What this task involves
Repeat all of the records word for word, but skip any picture.
======== Records for processing
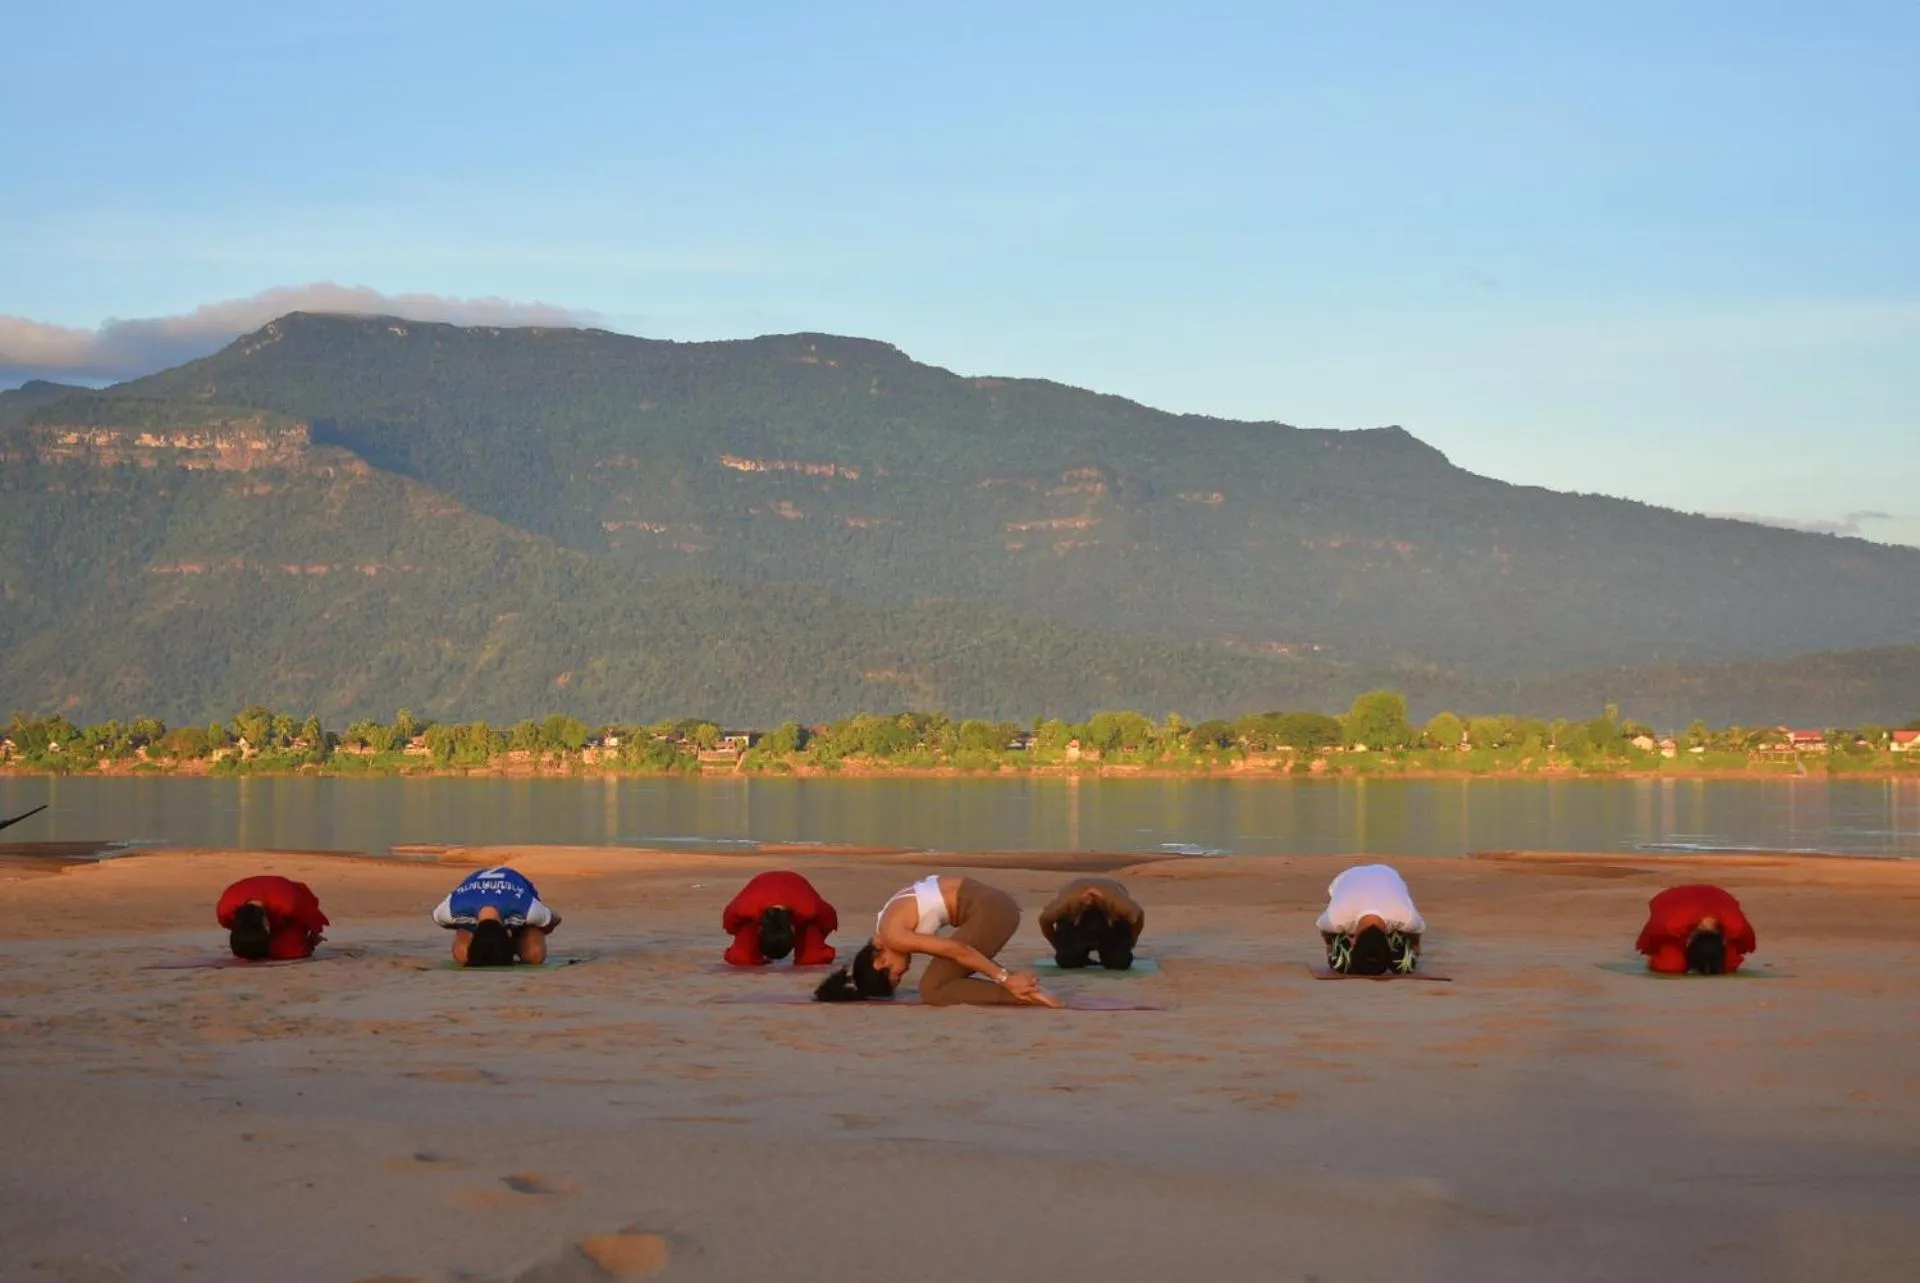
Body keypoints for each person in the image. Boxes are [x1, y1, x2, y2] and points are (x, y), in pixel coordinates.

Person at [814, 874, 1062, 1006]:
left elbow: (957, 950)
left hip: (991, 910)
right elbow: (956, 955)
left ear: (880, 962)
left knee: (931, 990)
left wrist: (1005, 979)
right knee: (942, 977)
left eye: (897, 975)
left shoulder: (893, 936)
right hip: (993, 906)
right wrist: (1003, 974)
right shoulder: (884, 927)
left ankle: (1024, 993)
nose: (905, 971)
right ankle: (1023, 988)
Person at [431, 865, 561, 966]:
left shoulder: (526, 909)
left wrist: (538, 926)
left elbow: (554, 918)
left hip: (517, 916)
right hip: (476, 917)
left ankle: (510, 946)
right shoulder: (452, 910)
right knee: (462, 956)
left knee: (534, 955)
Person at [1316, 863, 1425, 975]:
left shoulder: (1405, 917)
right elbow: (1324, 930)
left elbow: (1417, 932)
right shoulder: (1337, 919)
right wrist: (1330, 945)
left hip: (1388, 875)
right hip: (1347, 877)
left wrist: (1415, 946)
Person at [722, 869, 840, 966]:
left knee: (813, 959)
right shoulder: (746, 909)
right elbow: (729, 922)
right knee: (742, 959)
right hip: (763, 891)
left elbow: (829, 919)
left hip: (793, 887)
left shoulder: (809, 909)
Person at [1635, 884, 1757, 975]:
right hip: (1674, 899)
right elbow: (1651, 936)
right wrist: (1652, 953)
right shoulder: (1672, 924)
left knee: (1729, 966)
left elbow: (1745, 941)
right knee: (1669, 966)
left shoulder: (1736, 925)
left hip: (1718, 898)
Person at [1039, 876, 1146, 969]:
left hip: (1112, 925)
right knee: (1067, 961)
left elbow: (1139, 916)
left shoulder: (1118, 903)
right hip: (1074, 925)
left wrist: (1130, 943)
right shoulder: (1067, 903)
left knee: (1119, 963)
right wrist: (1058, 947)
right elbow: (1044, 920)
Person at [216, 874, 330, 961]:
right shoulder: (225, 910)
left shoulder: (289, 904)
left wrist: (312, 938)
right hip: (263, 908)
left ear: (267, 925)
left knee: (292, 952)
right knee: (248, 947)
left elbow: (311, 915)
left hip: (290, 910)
================
Answer for this exercise
Body keypoints for each person in the image. Boxes are [x1, y1, x2, y2] and points are (x, y), in pixel coordinates.

Person at [814, 874, 1062, 1006]:
left elbow: (957, 950)
left hip: (991, 910)
right elbow: (956, 955)
left ear: (880, 962)
left knee: (931, 990)
left wrist: (1005, 979)
right knee: (942, 977)
left eye: (897, 975)
left shoulder: (893, 936)
right hip: (993, 906)
right wrist: (1003, 974)
right shoulder: (884, 927)
left ankle: (1024, 993)
nose: (905, 971)
right ankle: (1023, 988)
Person at [431, 865, 561, 966]:
left shoulder: (526, 909)
left wrist: (538, 926)
left elbow: (554, 918)
left hip: (517, 916)
right hip: (476, 917)
left ankle: (510, 946)
right shoulder: (452, 910)
right knee: (462, 956)
left knee: (534, 955)
Person at [1316, 863, 1425, 975]:
left shoulder: (1405, 917)
right elbow: (1324, 930)
left elbow: (1417, 932)
right shoulder: (1337, 919)
right wrist: (1330, 945)
left hip: (1388, 875)
right hip: (1347, 877)
left wrist: (1415, 946)
Person at [722, 869, 840, 966]:
left knee: (813, 959)
right shoulder: (746, 909)
right elbow: (729, 922)
right knee: (742, 959)
right hip: (763, 891)
left elbow: (829, 919)
left hip: (793, 887)
left shoulder: (809, 909)
Person at [1635, 884, 1757, 975]:
right hip: (1674, 899)
right elbow: (1651, 936)
right wrist: (1652, 953)
right shoulder: (1672, 924)
left knee: (1729, 966)
left elbow: (1745, 941)
right knee: (1669, 966)
left shoulder: (1736, 925)
left hip: (1718, 898)
Person at [1039, 876, 1146, 969]:
left hip: (1112, 925)
right knee: (1067, 961)
left elbow: (1139, 916)
left shoulder: (1118, 903)
right hip: (1074, 925)
left wrist: (1130, 943)
right shoulder: (1067, 903)
left knee: (1119, 963)
right wrist: (1058, 947)
right elbow: (1044, 920)
Person at [216, 874, 330, 961]:
right shoulder: (225, 910)
left shoulder: (289, 904)
left wrist: (312, 938)
right hip: (263, 908)
left ear: (267, 925)
left knee: (292, 952)
right knee: (248, 947)
left elbow: (311, 915)
left hip: (290, 910)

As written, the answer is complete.